Passage for review |
Difference between merging develop into master and master into develop?

Question

Difference between merging develop into master and master into develop? I tried to merge develop into master and it gave me 34 files and 1,312 additions and 324 removals and I tried to merge master into develop and it gave me 251 files and 87,123 additions and 1,321 removals. My guess is that it takes the time it spun off from master and then take all the changes and compared it with the files changed on that branch from the files in the branch we want to merge into? Am I correct?

It means that for both branches to be the same, we need to merge master into develop and then merge develop into master every time when both branches were being changed on a daily basis for 1 month + by a dozen of developers?

What does git-diff give us? Does it give us all the differences from both branches or what we would get if we tried to merge branch 1 into branch 2?

score 0 · Accepted Answer · answered Apr 13 '22 at 05:54

To understand the answer to that question, let's start with some facts about Git:

Git stores commits, rather than files or branches. The commits are the history in a repository: each one has a unique number (a hash ID or object ID aka OID), and each one holds two things: a full snapshot of every file, plus some metadata. The metadata in any one commit includes a list of previous commit hash IDs, which lets Git relate the later commits back to earlier ones. Most (all "ordinary") commits have just one previous hash ID in them, which links the commit to its parent. This allows Git to work backwards, from the latest commit to the earliest.
Branch names like master or main, develop, br1, feature/tall, etc., just contain one commit hash ID. By definition, whatever hash ID is stored in the name is the latest commit on that branch.

From these two facts alone we can start to visualize commits:

... <-F <-G <-H   <--br1

Here we have a branch name like br1 that selects, or points to, the last commit that is on that branch. That commit has some hash ID that we'll just call H so that we don't have to generate some random looking thing and try to remember it.

Commit H holds a snapshot of all files, but also holds metadata to say who made commit H, why (their log message), and so on. The metadata for commit H stores the hash ID of one previous commit, which we'll just call G. So commit H points backwards to earlier commit G.

Work to complete | Extract the Git merge thread in full, word for word. The data that comes next has no connection to the Git merge thread.

Data listing |
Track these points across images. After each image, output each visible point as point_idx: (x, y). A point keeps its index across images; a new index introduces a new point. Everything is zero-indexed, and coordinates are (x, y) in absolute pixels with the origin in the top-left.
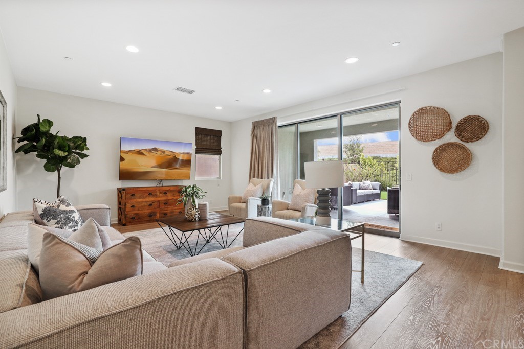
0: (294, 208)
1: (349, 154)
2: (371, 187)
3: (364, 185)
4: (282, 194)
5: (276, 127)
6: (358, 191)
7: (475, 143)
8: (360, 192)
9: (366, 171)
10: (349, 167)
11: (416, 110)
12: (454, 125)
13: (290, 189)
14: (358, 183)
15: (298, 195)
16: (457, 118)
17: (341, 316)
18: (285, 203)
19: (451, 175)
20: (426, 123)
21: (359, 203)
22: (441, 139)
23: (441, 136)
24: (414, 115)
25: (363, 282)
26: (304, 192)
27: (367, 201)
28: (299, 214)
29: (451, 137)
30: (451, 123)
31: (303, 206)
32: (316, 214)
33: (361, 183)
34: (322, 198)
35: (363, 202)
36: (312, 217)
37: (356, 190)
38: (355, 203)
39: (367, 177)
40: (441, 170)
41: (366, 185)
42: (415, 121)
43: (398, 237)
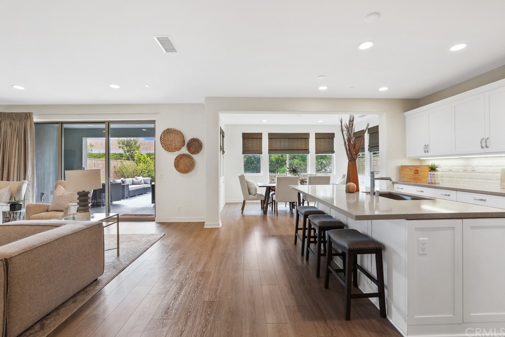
0: (56, 209)
1: (126, 149)
2: (143, 182)
3: (137, 181)
4: (40, 195)
5: (31, 123)
6: (130, 187)
7: (196, 155)
8: (132, 187)
9: (140, 167)
10: (124, 163)
11: (164, 130)
12: (186, 143)
13: (51, 189)
14: (131, 179)
15: (60, 196)
16: (188, 138)
17: (97, 279)
18: (44, 206)
19: (185, 174)
20: (171, 139)
21: (131, 197)
22: (180, 151)
23: (179, 149)
24: (164, 132)
25: (118, 255)
26: (67, 193)
27: (138, 195)
28: (62, 213)
29: (184, 150)
30: (184, 141)
31: (65, 206)
32: (77, 211)
33: (134, 179)
34: (83, 198)
35: (135, 196)
36: (74, 214)
37: (128, 185)
38: (127, 198)
39: (142, 172)
40: (179, 171)
41: (139, 180)
42: (164, 137)
43: (153, 220)
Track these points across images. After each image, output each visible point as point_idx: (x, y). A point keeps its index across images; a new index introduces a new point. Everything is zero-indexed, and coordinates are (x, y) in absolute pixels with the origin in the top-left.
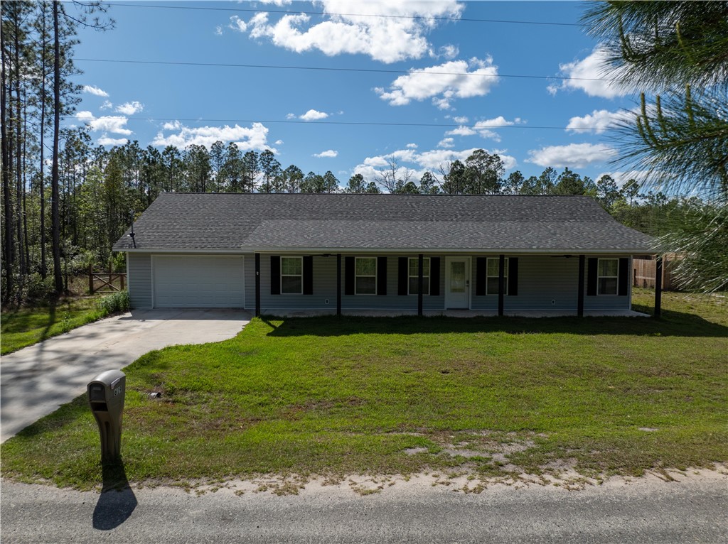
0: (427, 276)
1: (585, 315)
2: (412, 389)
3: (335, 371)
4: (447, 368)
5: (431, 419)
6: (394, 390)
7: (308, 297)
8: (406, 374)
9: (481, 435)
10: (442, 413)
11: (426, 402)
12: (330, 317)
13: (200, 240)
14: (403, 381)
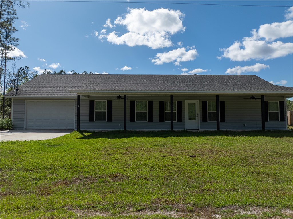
0: (175, 111)
1: (266, 129)
2: (168, 168)
3: (110, 156)
4: (194, 154)
5: (187, 194)
6: (152, 169)
7: (109, 122)
8: (164, 158)
9: (249, 213)
10: (197, 188)
11: (180, 178)
12: (120, 131)
13: (52, 92)
14: (161, 162)
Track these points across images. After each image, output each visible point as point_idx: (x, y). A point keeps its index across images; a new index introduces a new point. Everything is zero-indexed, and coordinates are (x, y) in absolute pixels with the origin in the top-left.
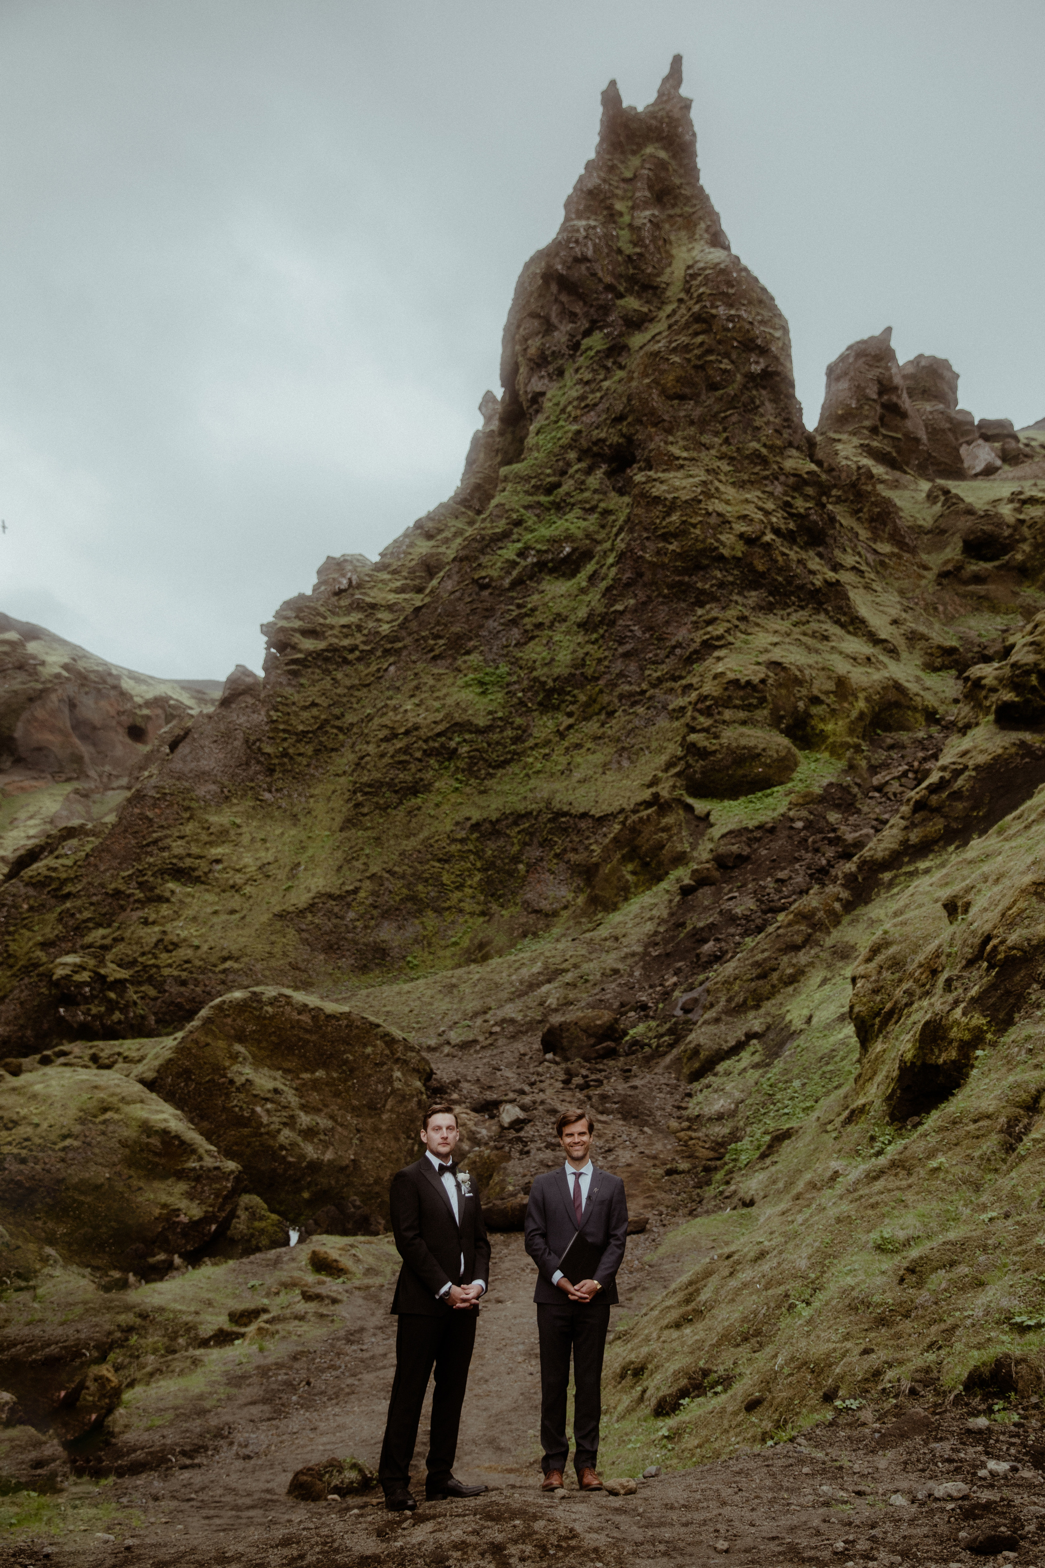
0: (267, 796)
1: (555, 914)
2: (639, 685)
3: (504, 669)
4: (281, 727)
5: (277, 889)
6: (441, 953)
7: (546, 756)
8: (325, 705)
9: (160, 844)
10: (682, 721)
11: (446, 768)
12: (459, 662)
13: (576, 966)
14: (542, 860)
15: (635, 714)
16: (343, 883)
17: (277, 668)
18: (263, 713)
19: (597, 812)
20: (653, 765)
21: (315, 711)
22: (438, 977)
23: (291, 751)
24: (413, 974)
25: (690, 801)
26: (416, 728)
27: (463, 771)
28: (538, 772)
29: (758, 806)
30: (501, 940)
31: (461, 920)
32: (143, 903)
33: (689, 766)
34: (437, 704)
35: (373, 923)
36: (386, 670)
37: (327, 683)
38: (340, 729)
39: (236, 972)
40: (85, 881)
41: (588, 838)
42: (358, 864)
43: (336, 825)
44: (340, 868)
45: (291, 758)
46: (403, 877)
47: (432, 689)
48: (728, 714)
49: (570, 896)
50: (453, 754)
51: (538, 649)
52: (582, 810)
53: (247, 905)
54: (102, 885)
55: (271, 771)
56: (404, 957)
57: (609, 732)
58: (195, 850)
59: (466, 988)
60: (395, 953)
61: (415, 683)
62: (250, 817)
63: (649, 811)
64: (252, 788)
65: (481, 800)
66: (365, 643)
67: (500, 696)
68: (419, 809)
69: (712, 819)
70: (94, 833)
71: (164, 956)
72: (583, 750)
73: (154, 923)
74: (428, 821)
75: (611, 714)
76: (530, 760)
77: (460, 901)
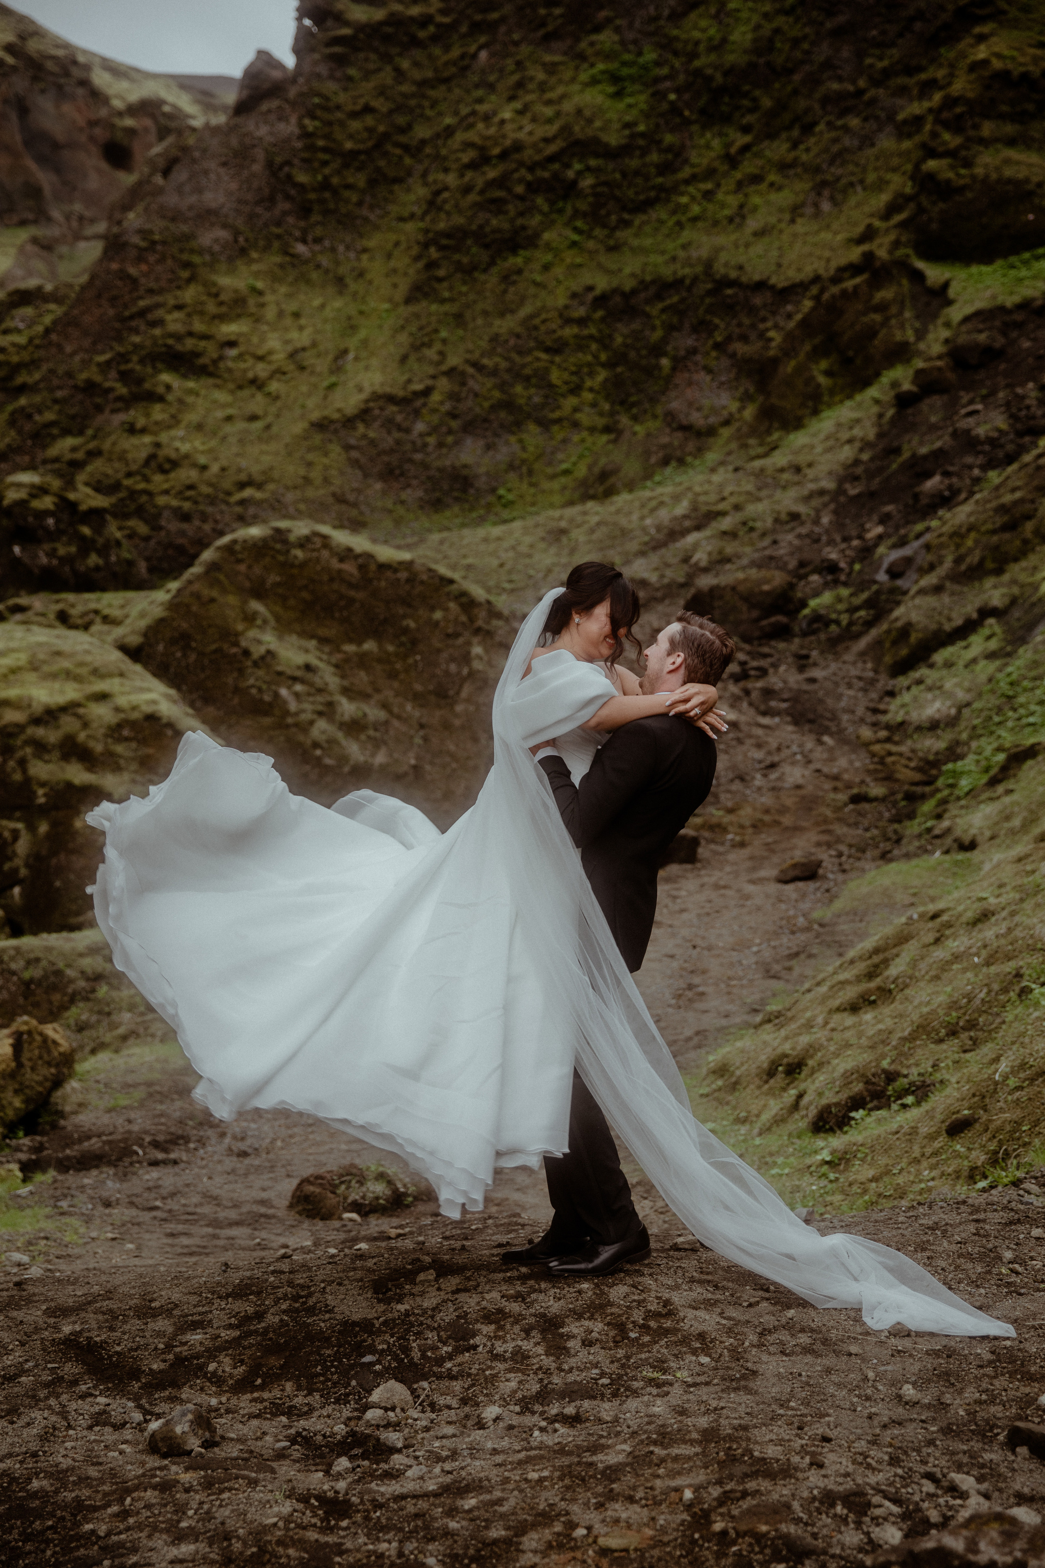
0: (301, 248)
1: (711, 432)
2: (854, 82)
3: (650, 55)
4: (321, 143)
5: (315, 386)
6: (546, 485)
7: (708, 195)
8: (384, 110)
9: (150, 317)
10: (918, 139)
11: (560, 211)
12: (583, 45)
13: (737, 507)
14: (694, 351)
15: (846, 129)
16: (409, 381)
17: (313, 50)
18: (293, 120)
19: (779, 281)
20: (867, 209)
21: (369, 120)
22: (541, 519)
23: (335, 181)
24: (506, 514)
25: (920, 265)
26: (518, 147)
27: (585, 215)
28: (695, 219)
29: (1024, 273)
30: (631, 468)
31: (576, 438)
32: (127, 402)
33: (921, 210)
34: (549, 111)
35: (450, 439)
36: (474, 56)
37: (386, 76)
38: (406, 148)
39: (259, 503)
40: (45, 367)
41: (764, 320)
42: (431, 353)
43: (400, 294)
44: (404, 359)
45: (335, 192)
46: (494, 372)
47: (543, 87)
48: (987, 129)
49: (734, 406)
50: (570, 189)
51: (703, 23)
52: (757, 277)
53: (273, 409)
54: (70, 375)
55: (305, 211)
56: (494, 490)
57: (804, 157)
58: (199, 326)
59: (579, 535)
60: (482, 483)
61: (516, 77)
62: (276, 279)
63: (858, 280)
64: (278, 237)
65: (609, 261)
66: (443, 12)
67: (641, 100)
68: (519, 272)
69: (951, 293)
70: (55, 298)
71: (158, 478)
72: (763, 186)
73: (143, 431)
74: (532, 290)
75: (808, 129)
76: (684, 200)
77: (576, 410)
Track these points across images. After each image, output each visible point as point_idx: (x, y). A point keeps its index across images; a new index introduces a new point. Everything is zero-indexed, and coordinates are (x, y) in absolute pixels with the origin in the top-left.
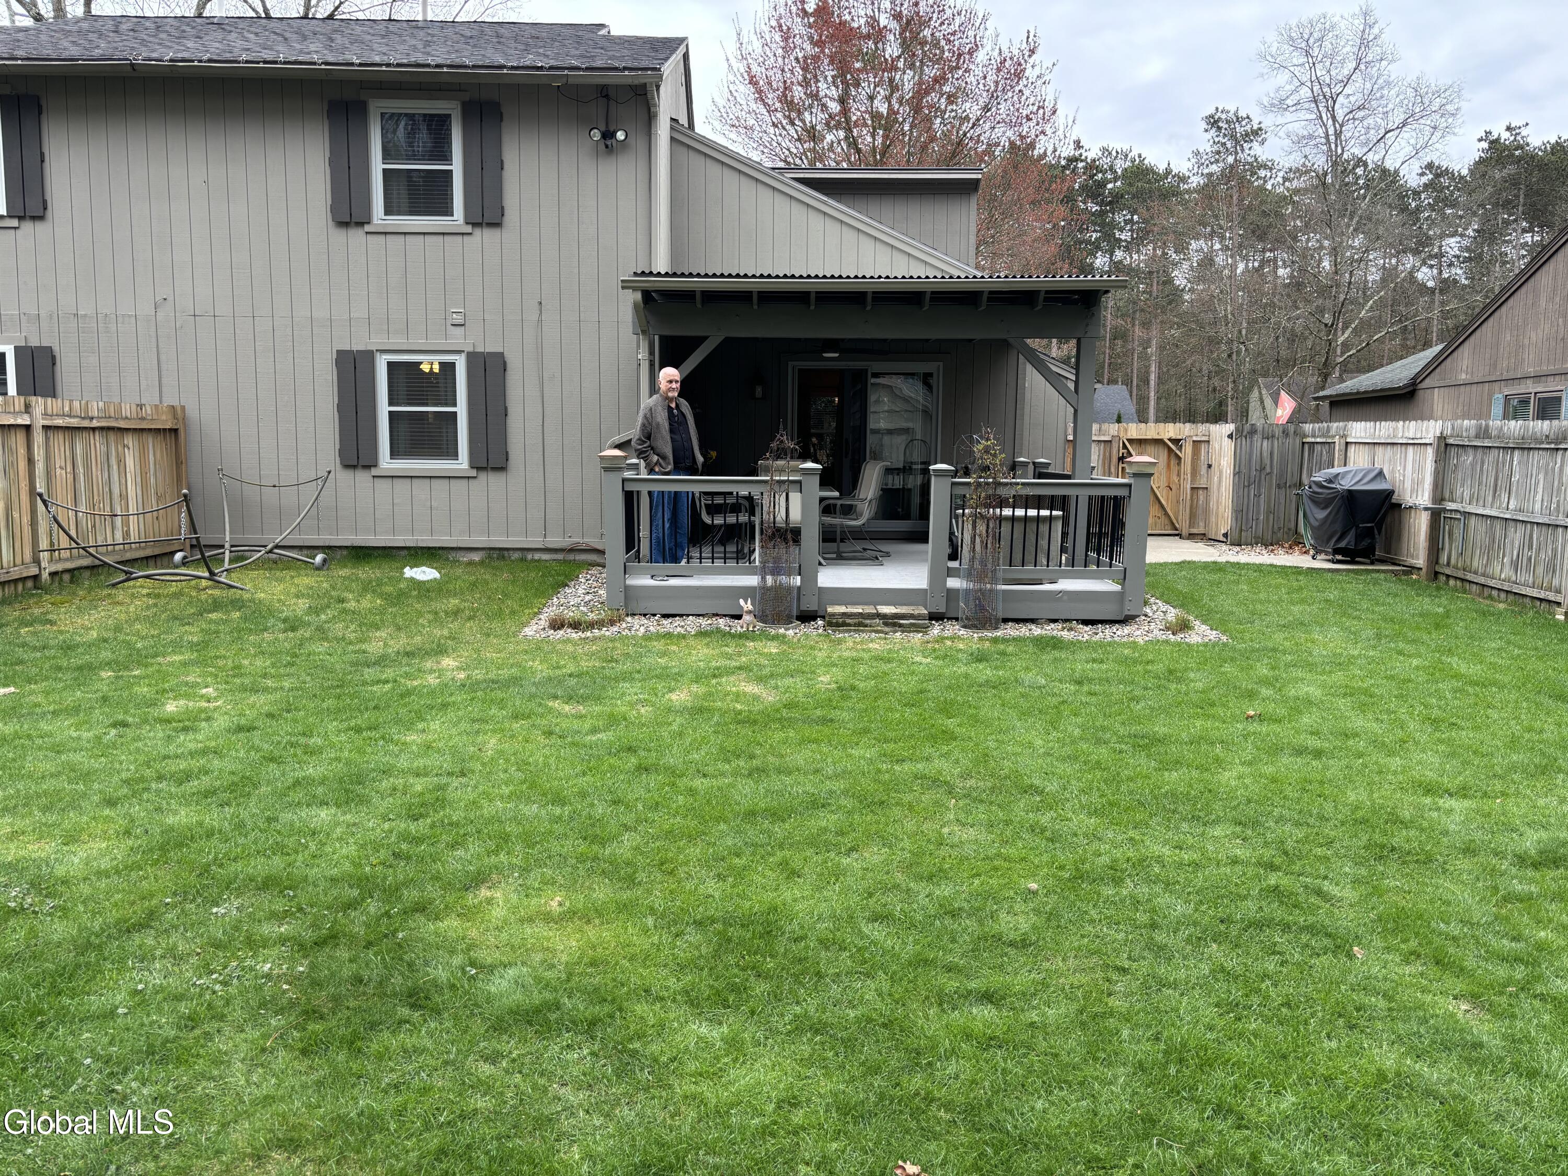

Worked solution |
Difference between merging develop into master and master into develop?

Question

Difference between merging develop into master and master into develop? I tried to merge develop into master and it gave me 34 files and 1,312 additions and 324 removals and I tried to merge master into develop and it gave me 251 files and 87,123 additions and 1,321 removals. My guess is that it takes the time it spun off from master and then take all the changes and compared it with the files changed on that branch from the files in the branch we want to merge into? Am I correct?

It means that for both branches to be the same, we need to merge master into develop and then merge develop into master every time when both branches were being changed on a daily basis for 1 month + by a dozen of developers?

What does git-diff give us? Does it give us all the differences from both branches or what we would get if we tried to merge branch 1 into branch 2?

score 0 · Accepted Answer · answered Apr 13 '22 at 05:54

To understand the answer to that question, let's start with some facts about Git:

Git stores commits, rather than files or branches. The commits are the history in a repository: each one has a unique number (a hash ID or object ID aka OID), and each one holds two things: a full snapshot of every file, plus some metadata. The metadata in any one commit includes a list of previous commit hash IDs, which lets Git relate the later commits back to earlier ones. Most (all "ordinary") commits have just one previous hash ID in them, which links the commit to its parent. This allows Git to work backwards, from the latest commit to the earliest.
Branch names like master or main, develop, br1, feature/tall, etc., just contain one commit hash ID. By definition, whatever hash ID is stored in the name is the latest commit on that branch.

From these two facts alone we can start to visualize commits:

... <-F <-G <-H   <--br1

Here we have a branch name like br1 that selects, or points to, the last commit that is on that branch. That commit has some hash ID that we'll just call H so that we don't have to generate some random looking thing and try to remember it.

Commit H holds a snapshot of all files, but also holds metadata to say who made commit H, why (their log message), and so on. The metadata for commit H stores the hash ID of one previous commit, which we'll just call G. So commit H points backwards to earlier commit G.